Laura Hajdukiewicz, a biology teacher at Andover High School in Massachusetts, loves the software. She liked it so much at her old place of employment, the Bromfield School outside of Boston, that she persuaded Andover to try it. She tells of parents who found out through Edline that their son was reading the novel "To Kill a Mockingbird," giving them something to talk about at dinnertime. She says a parent who is a cardiologist volunteered to come into her class and speak when he learned through Edline that the class was studying the heart. "It's opening lines of communication," Hajdukiewicz says. "Students like it when they are doing well."

Hajdukiewicz asked more than 100 students in several grades for their opinion of Edline. She says the response was overwhelmingly favorable, although they felt their parents were now micromanaging their grades. "They like it for their own use but would rather keep things 'quiet' which is a fairly typical teenage response," she writes in an e-mail. "They also feel that their parents check it more often than they do!"

Carol Blum, Montgomery's director of high school instruction and achievement, says that Edline has helped to cut down on the number of e-mails and phone calls that parents make to teachers.
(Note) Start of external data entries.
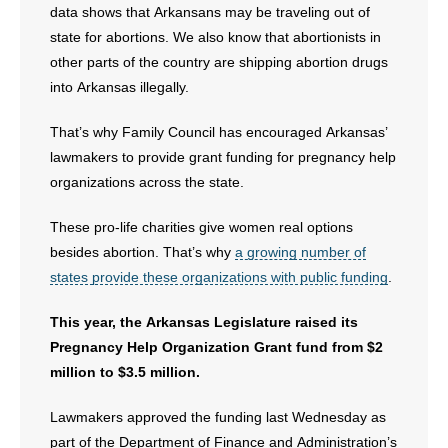
data shows that Arkansans may be traveling out of
- No Patient Left Alone Act
state for abortions. We also know that abortionists in
other parts of the country are shipping abortion drugs
- Opinion Editorials
into Arkansas illegally.
- Policy Briefs
That’s why Family Council has encouraged Arkansas’
lawmakers to provide grant funding for pregnancy help
- Pro-Life Cities and Counties
organizations across the state.
- Pro-Life Work
These pro-life charities give women real options
besides abortion. That’s why
a growing number of
- Reports
states provide these organizations with public funding
.
- Resources for Your Church and Family
This year, the Arkansas Legislature raised its
Pregnancy Help Organization Grant fund from $2
- Update Letters
million to $3.5 million.
- Voter’s Guides
Lawmakers approved the funding last Wednesday as
part of the Department of Finance and Administration’s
In the past, she says, "it wasn't as easy to be in touch with parents." A teacher would send out an interim report if the student was in danger of failing and by the time the parent received it, "it was almost too late," she says. "This way if a student is in trouble in a course, a parent can see it in a timely manner."

And students can know where they stand. "The biggest pro, coming from the high school perspective," says Christopher S. Garran, principal of Walter Johnson High School in Bethesda, "is that Edline gives the students more information about their grades and where they stand in class."

A student can go online, Garran says, "and quickly see the impact that a zero might have. He can more easily see the effect of not having worked very hard." At the same time, "when they get an A, it immediately shows them how powerful that is."

Garran tells parents: "How closely you monitor your child's progress is a personal decision.

"Parents have to remember what it was like when they were in school . . . remember when you didn't get that homework assignment in on time."

A lot can happen, he says, "between that first quiz and the final grade."